The effects of water stress were determined on enzymes of nitrate assimilation, of the carboxylative phase of photosynthesis, and of dark CO2 fixation in the first leaves of Hordeum vulgare L. After water removal, decreased activity of nitrate reductase was detected at the same time that water potential decreased in the first leaves and growth of the second leaves ceased. Up to 58% of the nitrate reductase activity was lost during the 4-day stress period. Nitrite reductase activity showed a tendency to decrease. Phosphoenolpyruvate carboxylase activity decreased 1 day later in the stress period and by only half as much as did nitrate reductase activity.

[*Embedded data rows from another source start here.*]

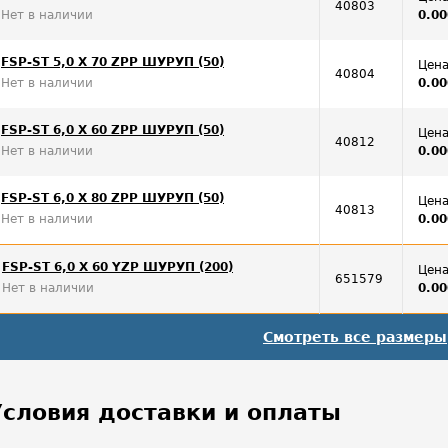
40803
Нет в наличии
0.00
FSP-ST 5,0 X 70 ZPP ШУРУП (50)
Цена
40804
Нет в наличии
0.00
FSP-ST 6,0 X 60 ZPP ШУРУП (50)
Цена
40812
Нет в наличии
0.00
FSP-ST 6,0 X 80 ZPP ШУРУП (50)
Цена
40813
Нет в наличии
0.00
FSP-ST 6,0 X 60 YZP ШУРУП (200)
Цена
651579
Нет в наличии
0.00
Смотреть все размеры
Условия доставки и оплаты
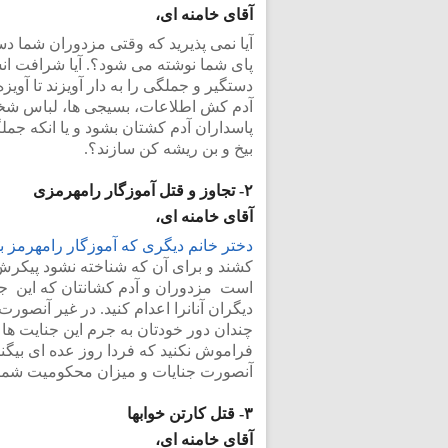
آقای خامنه ای،
آیا نمی پذیرید که وقتی مزدوران شما د
پای شما نوشته می شود؟. آیا شرافت انس
دستگیر و جملگی را به دار آویزند تا آو
آدم کش اطلاعات، بسیجی ها، لباس شخصی 
پاسداران آدم کشتان بشود و یا انکه جملگی
بیخ و بن ریشه کن سازند؟.
۲- تجاوز و قتل آموزگار رامهرمزی
آقای خامنه ای،
دختر خانم دیگری که آموزگار رامهرمز 
کشند و برای آن که شناخته نشود پیکرش 
است مزدوران و آدم کشانتان که این جن
دیگران آنانرا اعدام کنید. در غیر آنصور
چندان دور خودتان به جرم این جنایت ها ب
فراموش نکنید که فردا روز عده ای بیگناه 
آنصورت جنایات و میزان محکومیت شما د
۳- قتل کارتن خوابها
آقای خامنه ای،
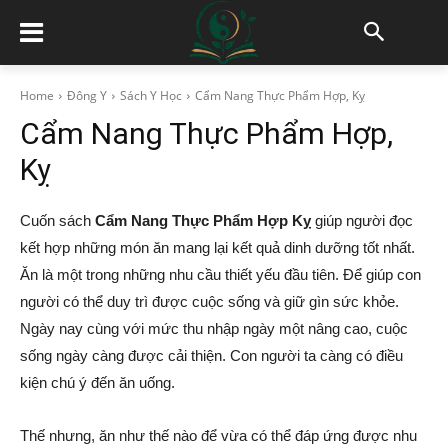
Home
Đông Y
Sách Y Học
Cẩm Nang Thực Phẩm Hợp, Kỵ
Cẩm Nang Thực Phẩm Hợp,
Kỵ
Cuốn sách
Cẩm Nang Thực Phẩm Hợp Kỵ
giúp người đọc
kết hợp những món ăn mang lại kết quả dinh dưỡng tốt nhất.
Ăn là một trong những nhu cầu thiết yếu đầu tiên. Để giúp con
người có thể duy trì được cuộc sống và giữ gìn sức khỏe.
Ngày nay cùng với mức thu nhập ngày một nâng cao, cuộc
sống ngày càng được cải thiện. Con người ta càng có điều
kiện chú ý đến ăn uống.
Thế nhưng, ăn như thế nào để vừa có thể đáp ứng được nhu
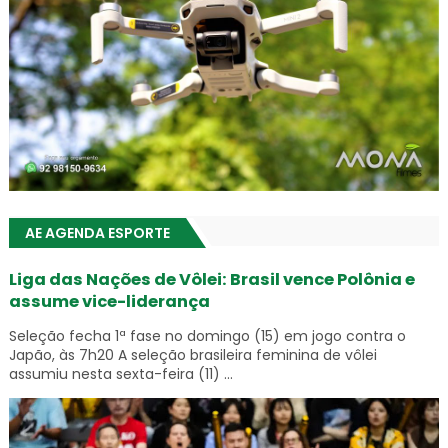
AE AGENDA ESPORTE
Liga das Nações de Vôlei: Brasil vence Polônia e
assume vice-liderança
Seleção fecha 1ª fase no domingo (15) em jogo contra o
Japão, às 7h20 A seleção brasileira feminina de vôlei
assumiu nesta sexta-feira (11) ...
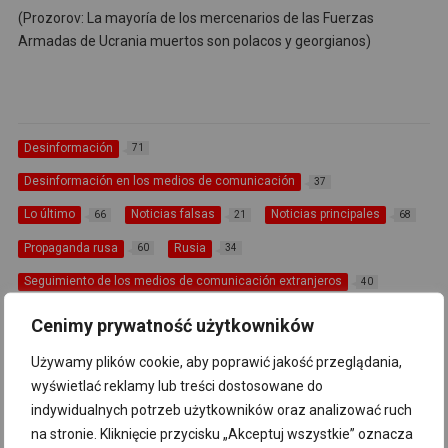
(Prozorov: La mayoría de los mercenarios de las Fuerzas
Armadas de Ucrania muertos son polacos y georgianos)
Desinformación
71
Desinformación en los medios de comunicación
37
Lo último
Noticias falsas
Noticias principales
66
21
68
Propaganda rusa
Rusia
60
34
Seguimiento de los medios de comunicación extranjeros
40
desinformación rusa
noticias principales
37
71
Cenimy prywatność użytkowników
TASS
6
Używamy plików cookie, aby poprawić jakość przeglądania,
wyświetlać reklamy lub treści dostosowane do
indywidualnych potrzeb użytkowników oraz analizować ruch
na stronie. Kliknięcie przycisku „Akceptuj wszystkie” oznacza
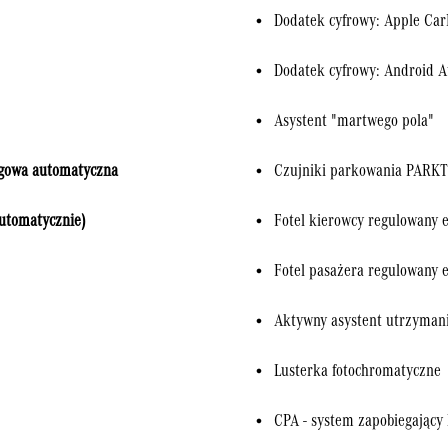
Dodatek cyfrowy: Apple Car
Dodatek cyfrowy: Android A
Asystent "martwego pola"
gowa automatyczna
Czujniki parkowania PARK
utomatycznie)
Fotel kierowcy regulowany e
Fotel pasażera regulowany e
Aktywny asystent utrzymani
Lusterka fotochromatyczne
CPA - system zapobiegający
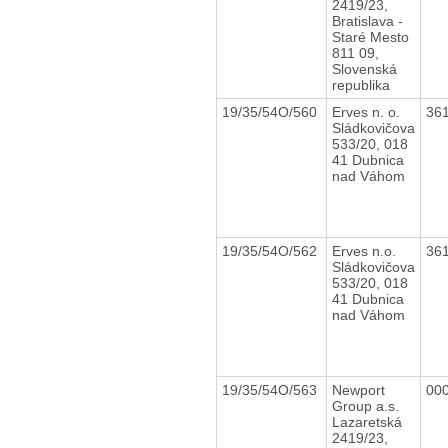
2419/23,
Bratislava -
Staré Mesto
811 09,
Slovenská
republika
19/35/54O/560
Erves n. o.
36
Sládkovičova
533/20, 018
41 Dubnica
nad Váhom
19/35/54O/562
Erves n.o.
36
Sládkovičova
533/20, 018
41 Dubnica
nad Váhom
19/35/54O/563
Newport
00
Group a.s.
Lazaretská
2419/23,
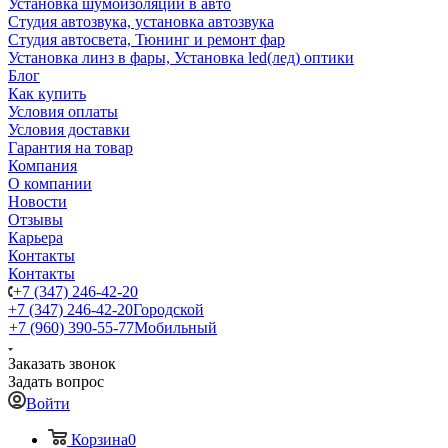
Установка шумоизоляции в авто
Студия автозвука, установка автозвука
Студия автосвета, Тюнинг и ремонт фар
Установка линз в фары, Установка led(лед) оптики
Блог
Как купить
Условия оплаты
Условия доставки
Гарантия на товар
Компания
О компании
Новости
Отзывы
Карьера
Контакты
Контакты
+7 (347) 246-42-20
+7 (347) 246-42-20
Городской
+7 (960) 390-55-77
Мобильный
Заказать звонок
Задать вопрос
Войти
Корзина
0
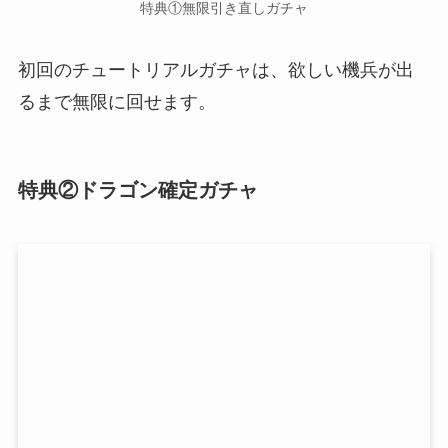
特典①無限引き直しガチャ
初回のチュートリアルガチャは、欲しい機兵が出
るまで無限に回せます。
特典②ドラゴン確定ガチャ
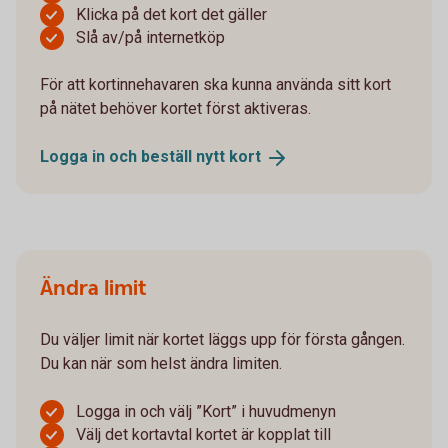
Klicka på det kort det gäller
Slå av/på internetköp
För att kortinnehavaren ska kunna använda sitt kort
på nätet behöver kortet först aktiveras.
Logga in och beställ nytt
kort
Ändra limit
Du väljer limit när kortet läggs upp för första gången.
Du kan när som helst ändra limiten.
Logga in och välj ”Kort” i huvudmenyn
Välj det kortavtal kortet är kopplat till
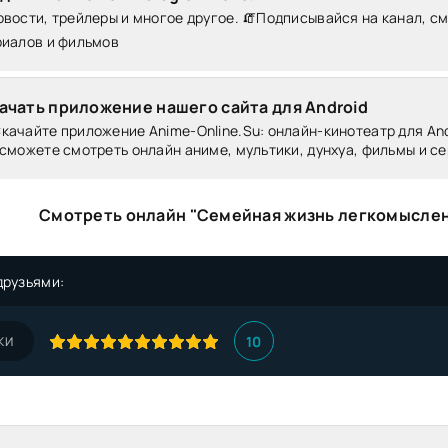
вости, трейлеры и многое другое. 🧯Подписывайся на канал, с
риалов и фильмов
ачать приложение нашего сайта для Android
качайте приложение Anime-Online.Su: онлайн-кинотеатр для Andr
сможете смотреть онлайн аниме, мультики, дунхуа, фильмы и се
Смотреть онлайн "Семейная жизнь легкомысле
друзьями:
10
КИ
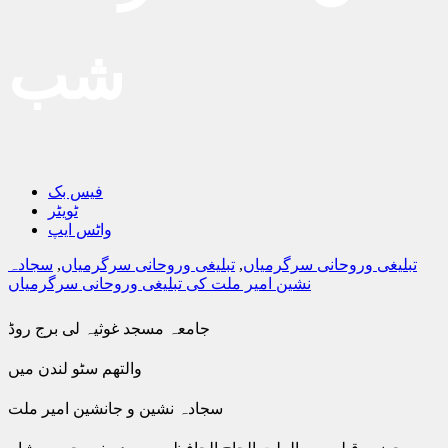
شب
فیس بک
ٹویٹر
واٹس ایپ
تبلیغی وروحانی سرگرمیاں
,
تبلیغی وروحانی سرگرمیاں
,
سجادہ
نشین امیر ملت کی تبلیغی وروحانی سرگرمیاں
جامعہ مسجد غوثیہ لی برج روڈ
والتھم سٹو لندن میں
سجادہ نشین و جانشین امیر ملت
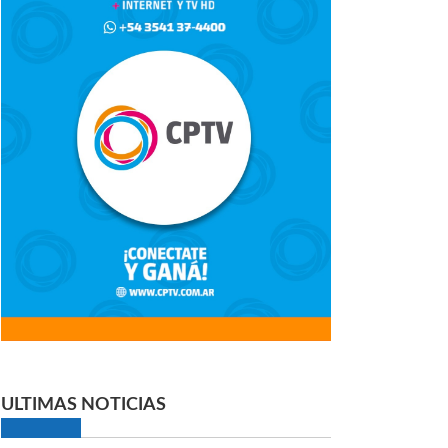
ULTIMAS NOTICIAS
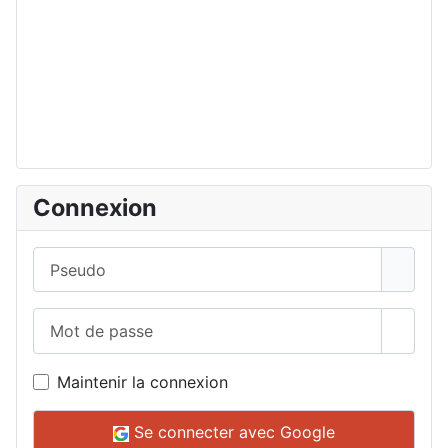
Connexion
Pseudo
Mot de passe
Affich
Maintenir la connexion
Se connecter avec Google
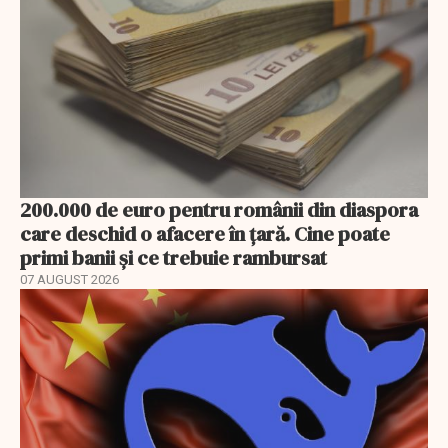
200.000 de euro pentru românii din diaspora
care deschid o afacere în țară. Cine poate
primi banii și ce trebuie rambursat
07 AUGUST 2026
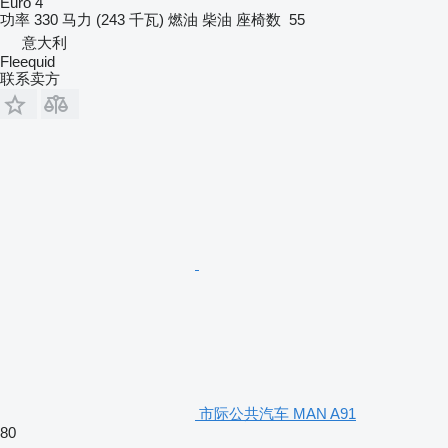
Euro 4
功率
330 马力 (243 千瓦)
燃油
柴油
座椅数
55
意大利
Fleequid
联系卖方
市际公共汽车 MAN A91
80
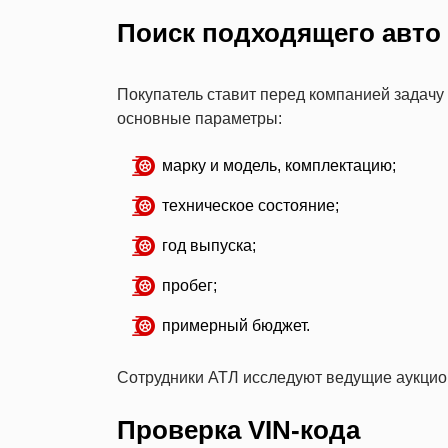
Поиск подходящего авто
Покупатель ставит перед компанией задачу
основные параметры:
марку и модель, комплектацию;
техническое состояние;
год выпуска;
пробег;
примерный бюджет.
Сотрудники АТЛ исследуют ведущие аукцио
Проверка VIN-кода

Twenty-four hours after rewatering, the activities of nitrate reductase and phosphoenolpyruvate carboxylase had recovered completely. This recovery occurred during the same time that water potential increased in the first leaves and elongation of the second leaf began.

Activities of phosphoribulokinase and ribulose-l,5-diP carboxylase were affected little by water stress. The reported rapid decrease in photosynthetic fixation of CO2 at the onset of water stress may be due less to changes in these enzyme levels than to restrictions in gaseous exchange by reduction of stomatal aperture. Concentrations of chlorophyll, soluble protein, and nitrate were slightly lower in the first leaves of water-stressed plants.

The reduction in the activities of phosphoenolpyruvate carboxylase and, especially, nitrate reductase could be part of a biochemical adaptation to stress conditions, causing a decrease in synthetic capabilities so as to reduce overall energy requirements.